Note: this is alpha software, and still undergoing changes. Contributions welcome, consumers beware :wink:
Install
$ npm install --save foraker
Basic Usage
// controllers/posts.js
import Controller from 'foraker';
export default Controller.extend({
create(req, res) {
// You can return promises from an action handler. Rejected promises will
// call next(rejectionValue).
return createNewPostRecord(req.body)
.then((newPost) => {
res.json(newPost);
});
}
});
Express / Connect Integration
Controllers are stand alone code - you need to wire them up to your Express (or otherwise Connect-compatible) routing layer to let them actually handle requests:
// app.js
import PostController from './controllers/posts';
// Controller singleton
let posts = new PostController();
app.post('/posts', posts.action('create'));
Filters
Filters operate much like Rails filters: they allow you to run code before or after an action handler runs.
Filters can be applied to specific actions, are inherited from superclasses, and can be skipped. They receive the req and res just like a regular action handler, and if they throw an error or send a response, the request handling stops there (i.e. later filters or actions are not run).
Here's a basic example of a controller with a single action (update
), and a single before filter that applies to all actions on the controller which will authenticate the user:
// controllers/posts.js
import Controller from 'foraker';
export default Controller.extend({
filters() {
// Run the authenticate function (that is defined on this controller) before
// any action for this controller runs.
this.before('authenticate');
},
update(req, res) {
/* update the post record ... */
},
authenticate(req, res) {
if (req.headers['Authorization'] !== 'Secret Password') {
// Errors throw will be caught, and passed into next()
throw new Error('Unauthorized!');
}
}
});
In this more complex example, the filters are applied selectively using the only
and except
options:
filters() {
// The `only` option acts like a whitelist, so the notifyAuthor filter is
// only run for the update action. `except` acts like a blacklist,
// preventing the filter from running on specific actions.

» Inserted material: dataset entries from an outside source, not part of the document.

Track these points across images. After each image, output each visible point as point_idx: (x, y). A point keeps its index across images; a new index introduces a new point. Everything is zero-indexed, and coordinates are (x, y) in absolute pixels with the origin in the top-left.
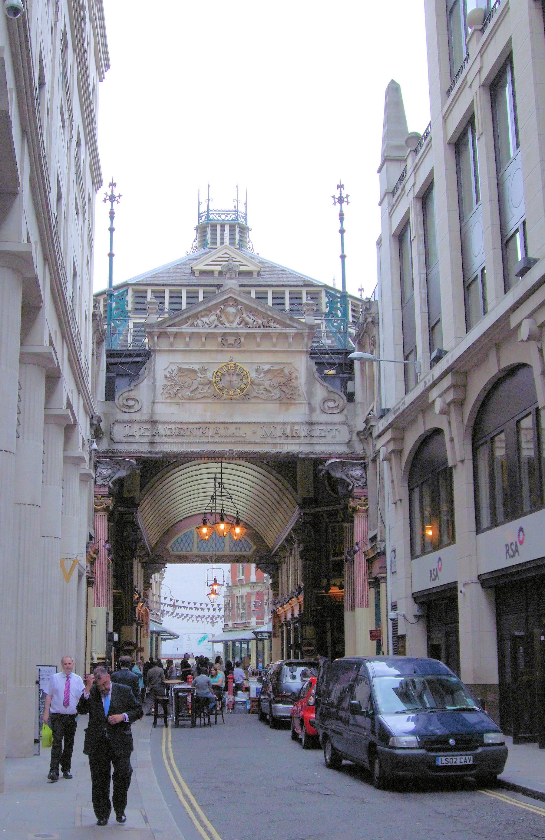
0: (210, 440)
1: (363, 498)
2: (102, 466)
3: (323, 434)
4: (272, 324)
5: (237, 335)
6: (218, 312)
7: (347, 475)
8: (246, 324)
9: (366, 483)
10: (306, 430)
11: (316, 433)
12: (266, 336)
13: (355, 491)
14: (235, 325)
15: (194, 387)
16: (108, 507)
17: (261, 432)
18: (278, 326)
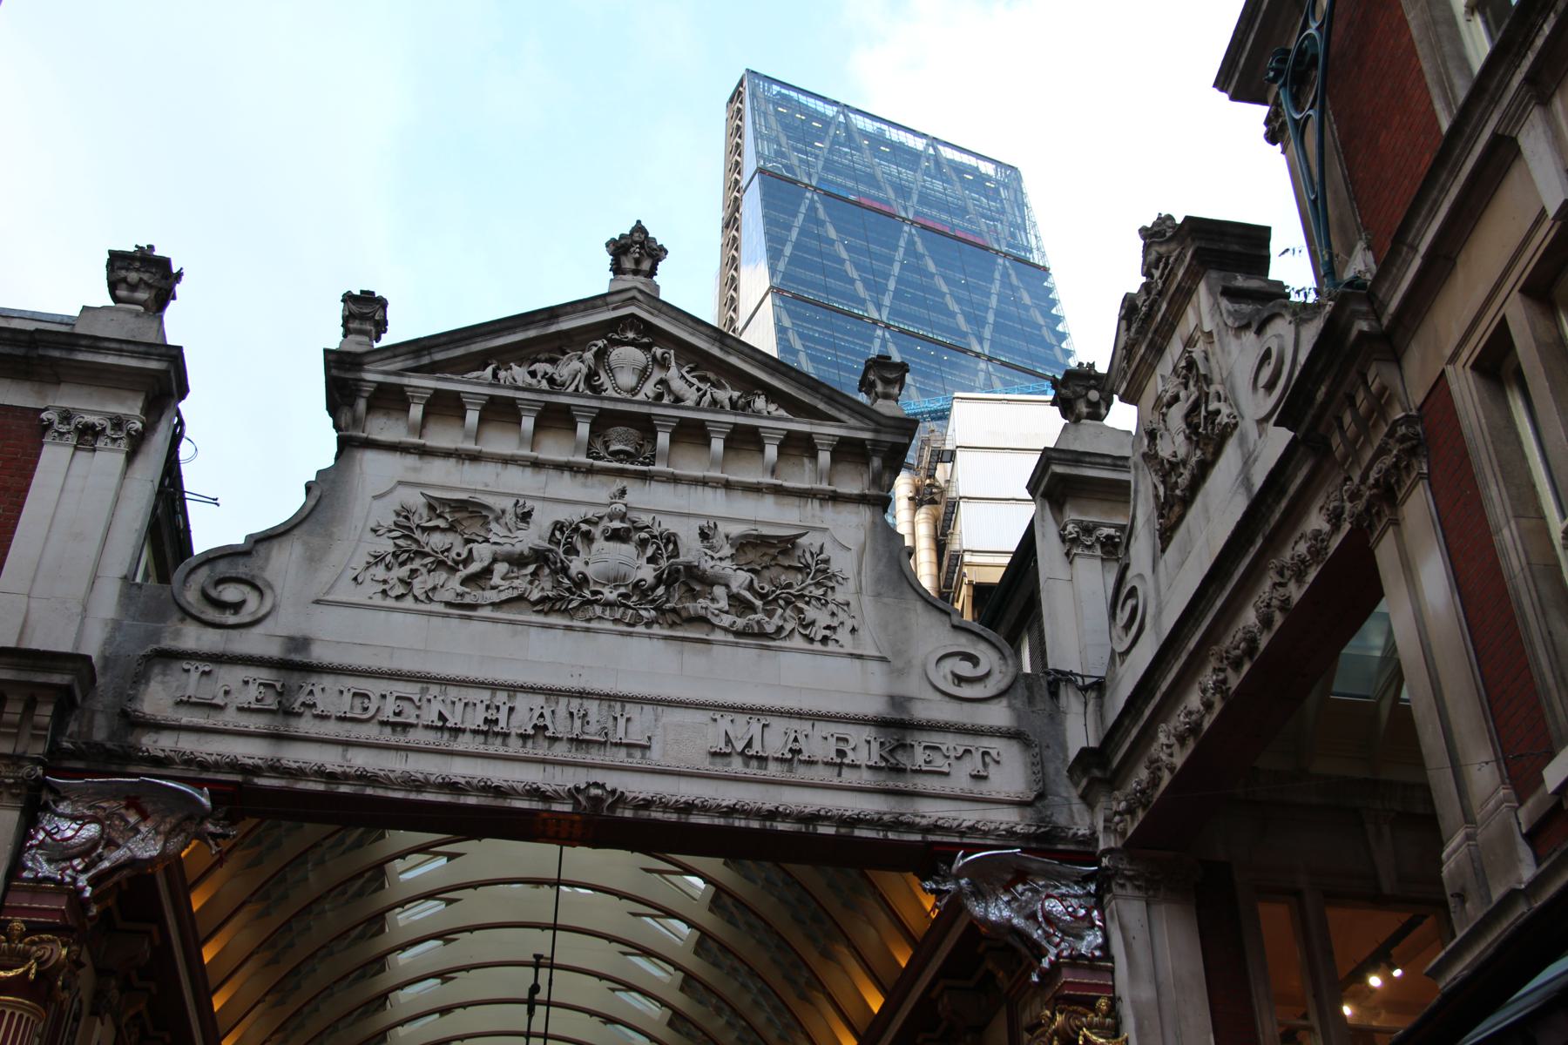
0: (514, 747)
1: (1103, 1004)
2: (64, 807)
3: (940, 763)
4: (760, 403)
5: (645, 426)
6: (589, 355)
7: (1032, 916)
8: (678, 400)
9: (1105, 947)
10: (875, 746)
11: (920, 757)
12: (745, 440)
13: (1067, 976)
14: (640, 397)
15: (474, 567)
16: (46, 974)
17: (711, 733)
18: (782, 412)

this.after('notifyAuthor', { only: 'update' });
}
You can also pass the filter method directly in, rather than referencing it by name. This is useful if the filter method isn't a method defined on the controller class itself:
import Controller from 'foraker';
import authenticate from '../filters/authenticate';
export default Controller.extend({
filters() {
// If the filter is a string, it's assumed to be a method defined on the
// controller itself. Alternatively, you can pass in a function directly:
this.before(authenticate);
}
Subclassing
Foraker Controllers use core-object to provide inheritance functionality. You can extend the base Controller class via Controller.extend
, which will then be available on your subclass as well:
import Controller from 'foraker';
let BaseController = Controller.extend({ /* ... */ });
let SubclassedController = BaseController.extend({ /* ... */ });
core-object also provides convenient super functionality:
import Controller from 'foraker';
let NameController = Controller.extend({
getName() {
return 'Dave';
}
});
let PoliteNameController = NameController.extend({
getName() {
return 'Mr. ' + this._super();
}
});
Controllers with filters are intelligent about how they handle subclasses. Child classes will run the parent class filters as well:
import Controller from 'foraker';
let ApplicationController = Controller.extend({
filters() {
this.before('authenticate');
},
authenticate(req, res) {
if (!req.user) {
throw new Error('Unauthorized!');
}
}
});
let BooksController = ApplicationController.extend({
create() {
// ApplicationController.authenticate will run before this action does
}
});
Parent class before filters will run prior to the child class before filters, and parent class after filters will run following the child class after filters.